This past Monday, the Dow Jones Industrial average declined 725 points, or a little more than two percent. If we are to believe the news reports, the selloff was prompted by an increase in Covid cases. I don’t know if I am more disappointed by the investors who sold or the so-called media experts who fed the frenzy.
Headlines explained “Virus fears ripple through markets,” “Delta variant will likely create sloppy stock market,” “Covid angst spooks investors” and “Sell-off intensifies amid pandemic fears.” A Wall Street Journal headline screamed, “Stocks tumble as Delta variant sends investors to bonds.” Are zero-point-nothing percent bonds magically immune from Covid? Or just from the Delta variant?
In my opinion, it’s silly to base your investment decisions on the Covid case count, or whether the virus jumped into humans from a bat cave, the Chinese military or an all-you-can eat Wuhan buffet. If nothing else, surely, we’ve learned that from 19 or 20 months of pandemic.
In case you forgot, last year we shut down massive segments of the entire world’s economy for months, causing the largest three-month contraction of economic activity in the history of mankind. However, once we removed the self-imposed roadblock, our economic engine began to operate at closer to full capacity again.

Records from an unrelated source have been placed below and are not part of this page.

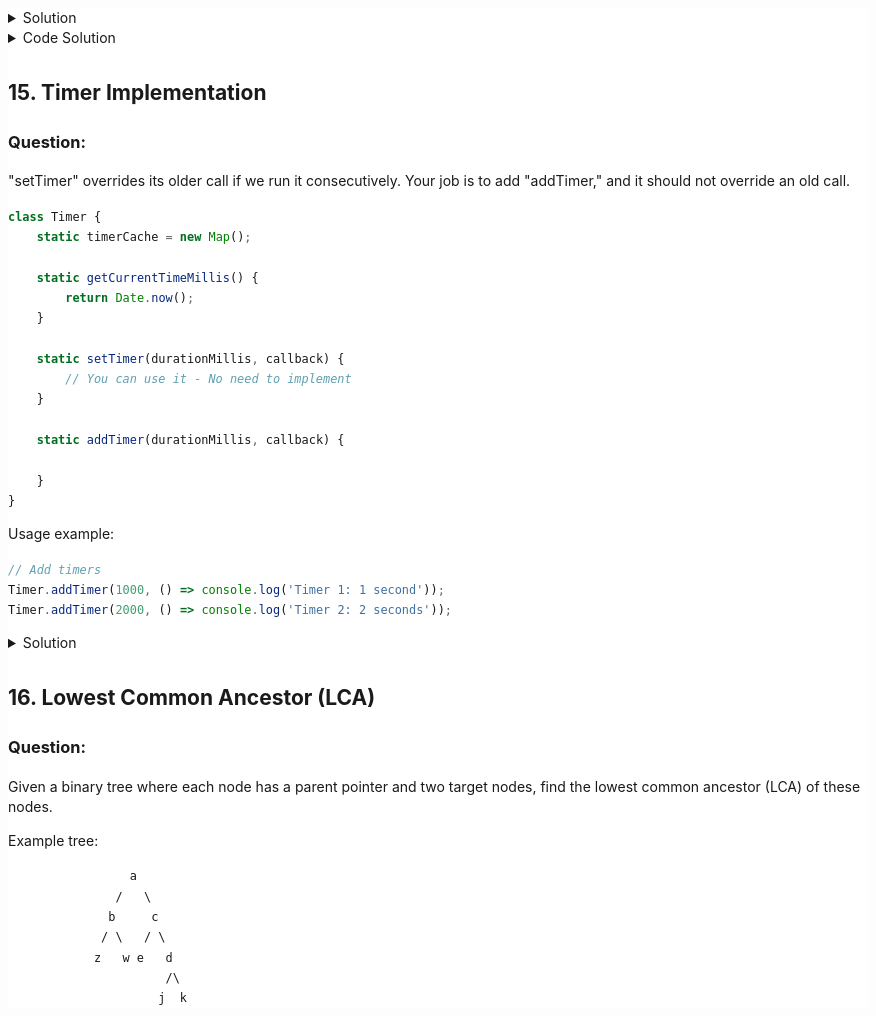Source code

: 
<details><summary>Solution</summary></details>

<details><summary>Code Solution</summary></details>

## 15. Timer Implementation

### Question:
"setTimer" overrides its older call if we run it consecutively. Your job is to add "addTimer," and it should not override an old call.

```javascript
class Timer {
    static timerCache = new Map();

    static getCurrentTimeMillis() {
        return Date.now();
    }

    static setTimer(durationMillis, callback) {
        // You can use it - No need to implement
    }

    static addTimer(durationMillis, callback) {

    }
}
```
Usage example:
```javascript
// Add timers
Timer.addTimer(1000, () => console.log('Timer 1: 1 second'));
Timer.addTimer(2000, () => console.log('Timer 2: 2 seconds'));
```

<details><summary>Solution</summary></details>

## 16. Lowest Common Ancestor (LCA)

### Question:
Given a binary tree where each node has a parent pointer and two target nodes, find the lowest common ancestor (LCA) of these nodes.

Example tree:
```
                 a
               /   \
              b     c
             / \   / \
            z   w e   d
                      /\
                     j  k
```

It hasn’t been a smooth restart – and there have been sectors that have been forever damaged – but we learned that if the world doesn’t end, things will continue.

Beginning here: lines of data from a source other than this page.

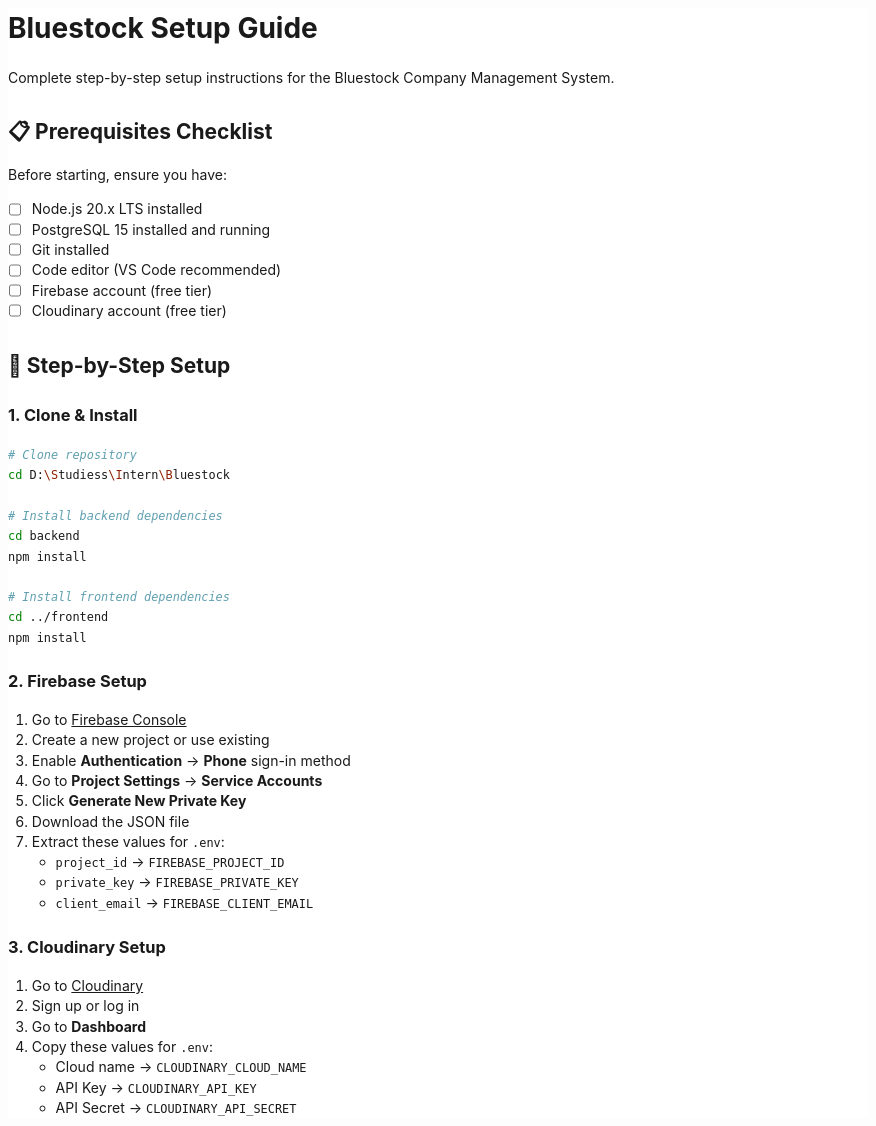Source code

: # Bluestock Setup Guide

Complete step-by-step setup instructions for the Bluestock Company Management System.

## 📋 Prerequisites Checklist

Before starting, ensure you have:

- [ ] Node.js 20.x LTS installed
- [ ] PostgreSQL 15 installed and running
- [ ] Git installed
- [ ] Code editor (VS Code recommended)
- [ ] Firebase account (free tier)
- [ ] Cloudinary account (free tier)

## 🔧 Step-by-Step Setup

### 1. Clone & Install

```bash
# Clone repository
cd D:\Studiess\Intern\Bluestock

# Install backend dependencies
cd backend
npm install

# Install frontend dependencies
cd ../frontend
npm install
```

### 2. Firebase Setup

1. Go to [Firebase Console](https://console.firebase.google.com/)
2. Create a new project or use existing
3. Enable **Authentication** → **Phone** sign-in method
4. Go to **Project Settings** → **Service Accounts**
5. Click **Generate New Private Key**
6. Download the JSON file
7. Extract these values for `.env`:
   - `project_id` → `FIREBASE_PROJECT_ID`
   - `private_key` → `FIREBASE_PRIVATE_KEY`
   - `client_email` → `FIREBASE_CLIENT_EMAIL`

### 3. Cloudinary Setup

1. Go to [Cloudinary](https://cloudinary.com/)
2. Sign up or log in
3. Go to **Dashboard**
4. Copy these values for `.env`:
   - Cloud name → `CLOUDINARY_CLOUD_NAME`
   - API Key → `CLOUDINARY_API_KEY`
   - API Secret → `CLOUDINARY_API_SECRET`
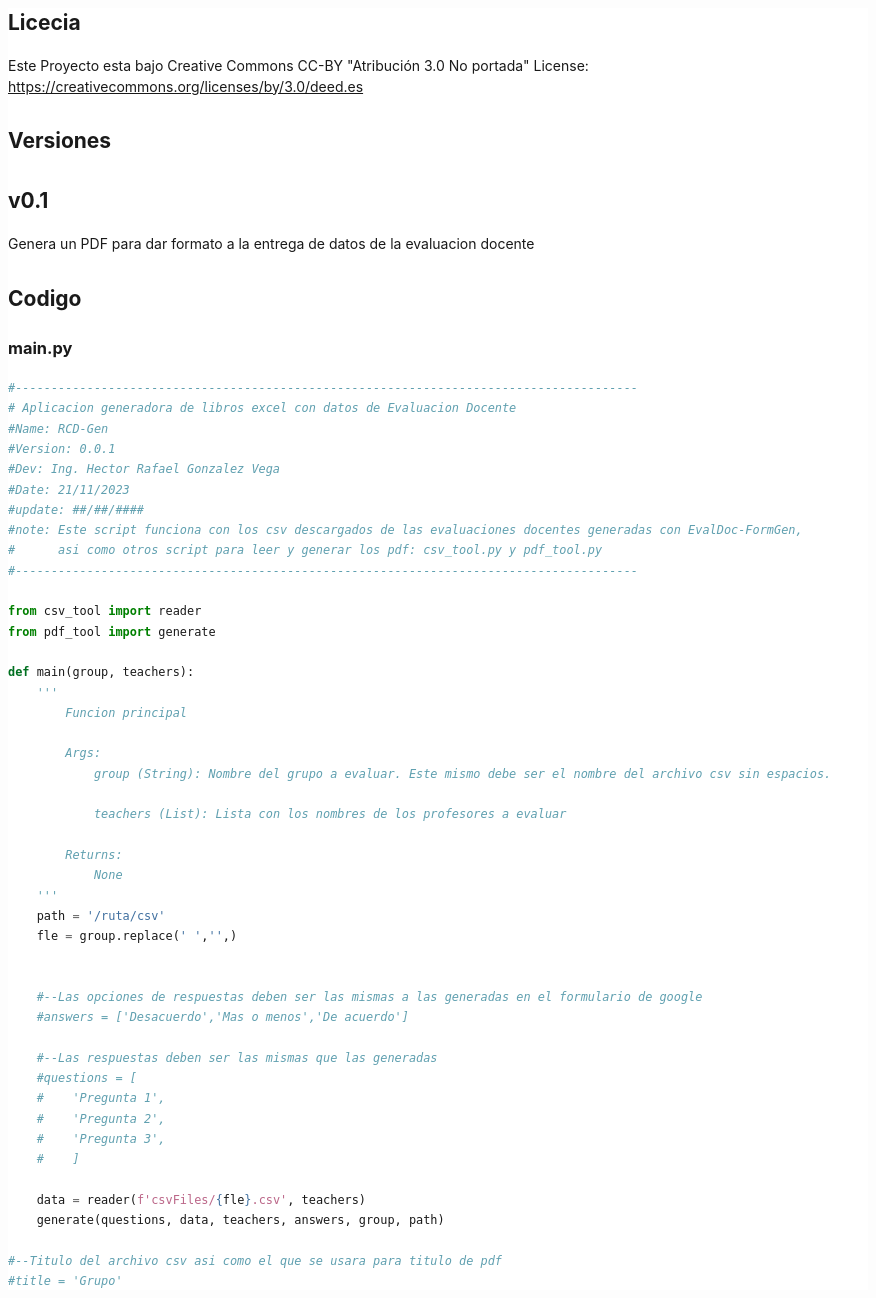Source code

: ## Licecia
Este Proyecto esta bajo Creative Commons CC-BY "Atribución 3.0 No portada" License:
https://creativecommons.org/licenses/by/3.0/deed.es

## Versiones

v0.1
--
Genera un PDF para dar formato a la entrega de datos de la evaluacion docente

## Codigo

### main.py

```python
#---------------------------------------------------------------------------------------
# Aplicacion generadora de libros excel con datos de Evaluacion Docente
#Name: RCD-Gen
#Version: 0.0.1
#Dev: Ing. Hector Rafael Gonzalez Vega
#Date: 21/11/2023
#update: ##/##/####
#note: Este script funciona con los csv descargados de las evaluaciones docentes generadas con EvalDoc-FormGen,
#      asi como otros script para leer y generar los pdf: csv_tool.py y pdf_tool.py
#---------------------------------------------------------------------------------------

from csv_tool import reader
from pdf_tool import generate

def main(group, teachers):
    '''
        Funcion principal

        Args:
            group (String): Nombre del grupo a evaluar. Este mismo debe ser el nombre del archivo csv sin espacios.

            teachers (List): Lista con los nombres de los profesores a evaluar
        
        Returns:
            None
    '''
    path = '/ruta/csv'
    fle = group.replace(' ','',)
    

    #--Las opciones de respuestas deben ser las mismas a las generadas en el formulario de google
    #answers = ['Desacuerdo','Mas o menos','De acuerdo']

    #--Las respuestas deben ser las mismas que las generadas 
    #questions = [
    #    'Pregunta 1',
    #    'Pregunta 2',
    #    'Pregunta 3',
    #    ]

    data = reader(f'csvFiles/{fle}.csv', teachers)
    generate(questions, data, teachers, answers, group, path)

#--Titulo del archivo csv asi como el que se usara para titulo de pdf
#title = 'Grupo'
```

The definition of “workplace” changed for a lot of people, but 131 million Americans never missed a paycheck last year.
There are only two possible broad economic outcomes with respect to Covid: either we will figure out a way to live and work in some reasonable fashion, or the vast majority of us will get the disease and die. We can debate around the margins, but reality is going to be very close to one of those extremes. If the Covid end game is Armageddon, then your 401(k) return this year doesn’t matter very much.
I suspect most of the panicked sellers this week think there is some middle ground. That is, they don’t believe the world is about to end, but they think they can outguess the other guessers about when fears about Armageddon will ebb and flow. That’s a bit like watching a horse race and instead of picking the horse you think will win, you try to predict the changes in who the other bettors think will win. For more than a year I’ve watched really smart people try to predict Wall Street reaction to the future vacillations in Covid fears and I haven’t seen anyone profitably get it right yet.